Everyman Palace Theatre, Cork
"A gloomy old sod, aren't I?" asks Tom Courtenay in Pretending to be Me, his one-man play on the life of Philip Larkin. The question is phrased more in wonderment, as if waiting without expectation for a hint of contradiction.
Built from the stream of memoir, biography, letters and critical assessments (varied and wavering though these have been) Courtenay’s work is infused with the poet’s wry, robust and often delightful sense of humour. Despite its biographical integrity, it is in fact a very funny piece, pierced with self-abnegation and blistering asides, as with his description of his rival Ted Hughes looking like a Christmas present from Easter Island, or defending his misogyny by his fear of women’s “emotional haberdashery”.
First performed in 2002 and revised for this quarter-century anniversary of Larkin's death (in Hull in 1985) the play is formally compiled, with Courtenay in a compelling identification with the poet's character. That's a good trick as it happens because it allows for the omission of potent material from, or even references to, Larkin's complicated love life, recently further illuminated by the publication of Letters to Monicaselected by Anthony Thwaite. What we get is a kind of under-current, if that could be an adequate description of the tidal wave of verse to which Courtenay seems to surrender, as if drowning were easy. But this is method; the actor's manner is relaxed – drooping sweater and a glass, no, a bottle, of whiskey, chair, table, tea-chest and cardboard box the only setting – letting the marvellous infiltrations of American jazz indicate the further shores of the complex Larkin personality.

**Provided material**
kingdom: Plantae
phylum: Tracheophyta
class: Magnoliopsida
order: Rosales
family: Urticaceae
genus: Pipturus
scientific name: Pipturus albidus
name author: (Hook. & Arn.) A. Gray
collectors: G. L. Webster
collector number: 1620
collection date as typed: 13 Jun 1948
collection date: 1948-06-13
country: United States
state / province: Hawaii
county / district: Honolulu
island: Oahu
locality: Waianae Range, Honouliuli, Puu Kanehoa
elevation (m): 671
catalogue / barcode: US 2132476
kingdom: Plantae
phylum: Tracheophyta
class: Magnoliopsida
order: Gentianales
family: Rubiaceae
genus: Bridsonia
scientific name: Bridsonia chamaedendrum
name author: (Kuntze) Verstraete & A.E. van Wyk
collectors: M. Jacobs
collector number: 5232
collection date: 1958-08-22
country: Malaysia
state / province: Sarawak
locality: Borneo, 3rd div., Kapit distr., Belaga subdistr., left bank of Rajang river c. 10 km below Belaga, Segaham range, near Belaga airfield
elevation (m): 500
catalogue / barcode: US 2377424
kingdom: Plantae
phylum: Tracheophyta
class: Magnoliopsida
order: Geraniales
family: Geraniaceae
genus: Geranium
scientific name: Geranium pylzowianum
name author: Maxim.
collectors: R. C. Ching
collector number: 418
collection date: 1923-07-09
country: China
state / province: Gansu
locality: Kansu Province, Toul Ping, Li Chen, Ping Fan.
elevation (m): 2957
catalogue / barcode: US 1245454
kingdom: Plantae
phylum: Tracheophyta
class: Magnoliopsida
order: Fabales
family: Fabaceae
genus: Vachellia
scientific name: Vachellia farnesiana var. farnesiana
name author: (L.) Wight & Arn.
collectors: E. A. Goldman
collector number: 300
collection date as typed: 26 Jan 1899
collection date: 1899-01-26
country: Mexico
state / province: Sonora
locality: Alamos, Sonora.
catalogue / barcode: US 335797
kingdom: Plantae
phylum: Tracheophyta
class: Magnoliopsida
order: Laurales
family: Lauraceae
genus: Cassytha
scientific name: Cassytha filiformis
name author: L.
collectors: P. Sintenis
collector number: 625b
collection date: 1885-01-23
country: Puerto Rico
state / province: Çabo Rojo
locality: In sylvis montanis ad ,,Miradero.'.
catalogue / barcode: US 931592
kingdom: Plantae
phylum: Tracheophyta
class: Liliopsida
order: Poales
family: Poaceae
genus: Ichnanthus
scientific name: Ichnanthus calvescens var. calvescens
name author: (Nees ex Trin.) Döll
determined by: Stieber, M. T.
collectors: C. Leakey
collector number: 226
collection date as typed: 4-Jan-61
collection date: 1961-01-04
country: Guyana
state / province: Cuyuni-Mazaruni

**Work instruction**
Continue the review of Tom Courtenay's Pretending to be Me from the point where it ends.

**Reply**
That tidal wave is not just memorable lines beautifully performed. It is something much more courageous and, for the audience, more rewarding: Courtenay’s subtle engagement with the structure as much as with the subject, his ability to swim, sometimes more amiably than the writer might have done, from chat to creativity, landing on internal rhymes with a delicate accuracy that reminds us of his own intense sensitivity as a performer.
It's two for the price of one in this production. Or perhaps it's three. Something else happens when Courtenay, having remarked on Larkin's belief that deprivation was to him what daffodils were to Wordsworth, brings his baggage to rest on the shore of An Arundal Tomband sends his listeners home newly warmed by the resonance of The Whitsun Weddings.